The Provost’s Diversity Fellowship Program, created in 2011, is part of GW’s effort to sustain and strengthen a student body of the highest caliber, drawing from a wide range of diverse backgrounds and interests. The fellowships, for full-time incoming doctoral students studying on the Foggy Bottom campus, help recruit and retain a diverse graduate student body.
Open to academic departments in the Columbian College of Arts and Sciences, Graduate School of Education and Human Development, School of Business and School of Engineering and Applied Sciences, the program assists departments in their efforts to bring together students from a broad range of cultural, ethnic and economic backgrounds to explore their interests, discover new academic and extracurricular pursuits, and learn from each other. The fellowships also provide a way to improve access to GW doctoral programs for students who might otherwise find it difficult or impossible to successfully pursue graduate study.
In her application to GW, Broadus, a first-year doctoral student, indicated that her academic and career goal is to “research, design and improve sustainable models to alleviate poverty by empowering women and girls through cross-sector collaborations.” Her nominators highlighted her strong academic credentials, preparation for doctoral studies and passion with which she approaches her volunteer work.
“I’ve been impressed with how supportive the professors are,” said Broadus. “They have an honest and genuine interest in my work and have helped me to mold that into the larger landscape of my program.”

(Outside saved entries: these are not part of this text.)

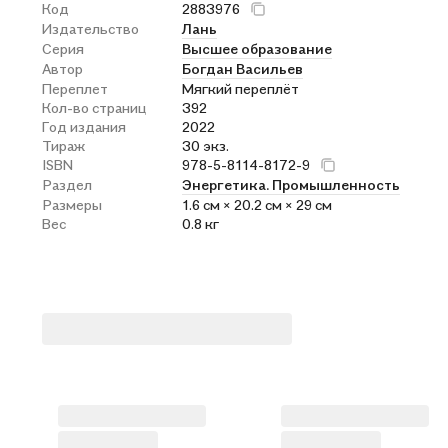
Код
2883976
Издательство
Лань
Серия
Высшее образование
Автор
Богдан Васильев
Переплет
Мягкий переплёт
Кол-во страниц
392
Год издания
2022
Тираж
30 экз.
ISBN
978-5-8114-8172-9
Раздел
Энергетика. Промышленность
Размеры
1.6 см × 20.2 см × 29 см
Вес
0.8 кг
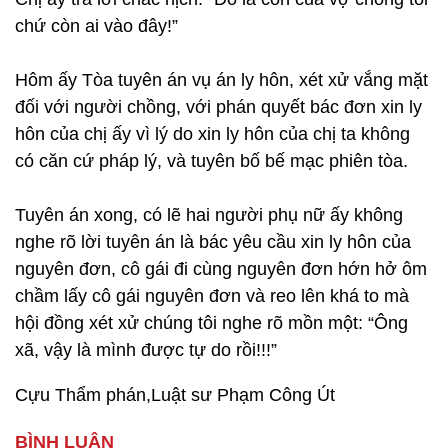
chứ còn ai vào đây!”
Hôm ấy Tòa tuyên án vụ án ly hôn, xét xử vắng mặt
đối với người chồng, với phán quyết bác đơn xin ly
hôn của chị ấy vì lý do xin ly hôn của chị ta không
có căn cứ pháp lý, và tuyên bố bế mạc phiên tòa.
Tuyên án xong, có lẽ hai người phụ nữ ấy không
nghe rõ lời tuyên án là bác yêu cầu xin ly hôn của
nguyên đơn, cô gái đi cùng nguyên đơn hớn hở ôm
chầm lấy cô gái nguyên đơn và reo lên khá to mà
hội đồng xét xử chúng tôi nghe rõ mồn một: “Ông
xã, vậy là mình được tự do rồi!!!”
Cựu Thẩm phán,Luật sư Phạm Công Út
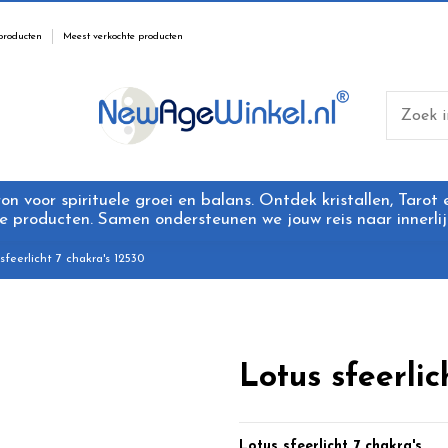
producten
Meest verkochte producten
 voor spirituele groei en balans. Ontdek kristallen, Tarot
 producten. Samen ondersteunen we jouw reis naar innerlijk
sfeerlicht 7 chakra's 12530
Lotus sfeerlic
Lotus sfeerlicht 7 chakra's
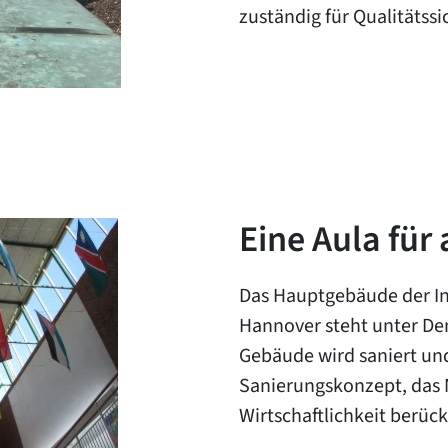
zuständig für Qualitäts
Eine Aula für 
Das Hauptgebäude der In
Hannover steht unter De
Gebäude wird saniert und 
Sanierungskonzept, das 
Wirtschaftlichkeit berück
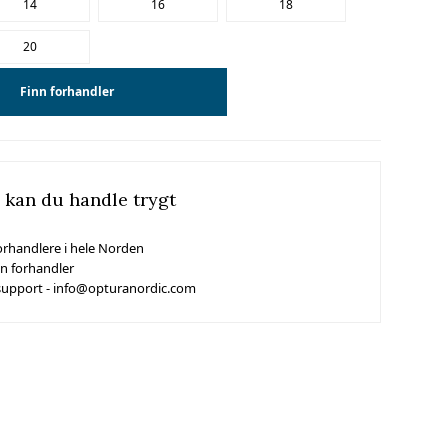
14
16
18
20
Finn forhandler
 kan du handle trygt
orhandlere i hele Norden
in forhandler
support - info@opturanordic.com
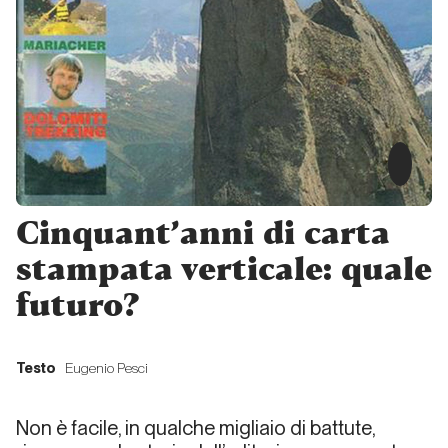
Dalle
riviste… a
Instagram!
Dalla carta all'etere
L’assassinio
della
lontananza
Cinquant’anni di carta
stampata verticale: quale
Dalla carta all'etere
futuro?
Cinquant’anni
di carta
Testo
Eugenio Pesci
stampata
verticale:
Non è facile, in qualche migliaio di battute,
quale futuro?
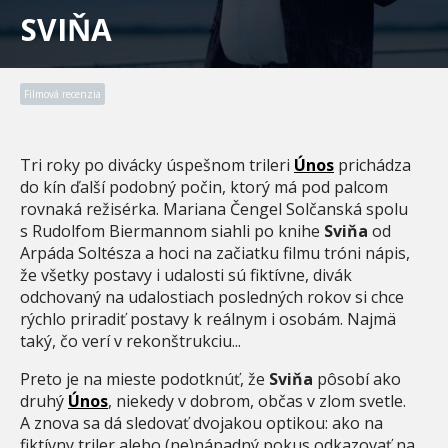
SVIŇA
Filmová recenzia
Tri roky po divácky úspešnom trileri
Únos
prichádza
do kín ďalší podobný počin, ktorý má pod palcom
rovnaká režisérka. Mariana Čengel Solčanská spolu
s Rudolfom Biermannom siahli po knihe
Sviňa
od
Arpáda Soltésza a hoci na začiatku filmu tróni nápis,
že všetky postavy i udalosti sú fiktívne, divák
odchovaný na udalostiach posledných rokov si chce
rýchlo priradiť postavy k reálnym i osobám. Najmä
taký, čo verí v rekonštrukciu...
Preto je na mieste podotknúť, že
Sviňa
pôsobí ako
druhý
Únos
, niekedy v dobrom, občas v zlom svetle.
A znova sa dá sledovať dvojakou optikou: ako na
fiktívny triler alebo (ne)nápadný pokus odkazovať na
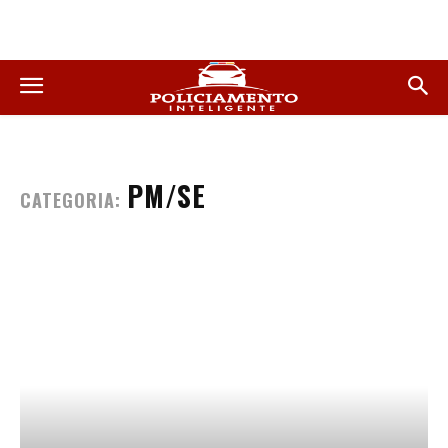
PM/SE
CATEGORIA:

Breana Carter, a third-year doctoral student studying cognitive neuroscience, says the resources provided by the fellowship have given her the opportunity to focus on her research, present more frequently than her peers and attend more conferences. She also credits her advisor Sarah Shomstein, associate professor of cognitive neuroscience, with helping her learn how best to navigate the academic landscape.
“I’ve had more time to sit and talk with my advisor about exactly what type of things I can focus on and what areas and questions are reasonable to ask,” Carter said. “Because of the fellowship I think I’ve been able to shape myself as a better scientist.”
Fellowship nominees add to the diversity of the student body for their program or have a demonstrated interest in studying some dimension of cultural, racial or other related differences in their academic discipline.
The current Provost's Diversity Fellows are Laura Reyes, Jennifer Hill, Breana Carter, Joselynn Hawkins, Vance Powell, Rachel Breslin, Lara Rodriguez-Delgado, Lauren Kidd, Aubrey Harrison, Erica Broadus and Eve Boyle.
The five-year, merit-based academic award includes an annual stipend and/or assistantship of up to $24,000, health insurance assistance and full tuition. Applications are considered in January, February and March. It is anticipated that GW will award up to four new fellowships for the 2015-16 academic year.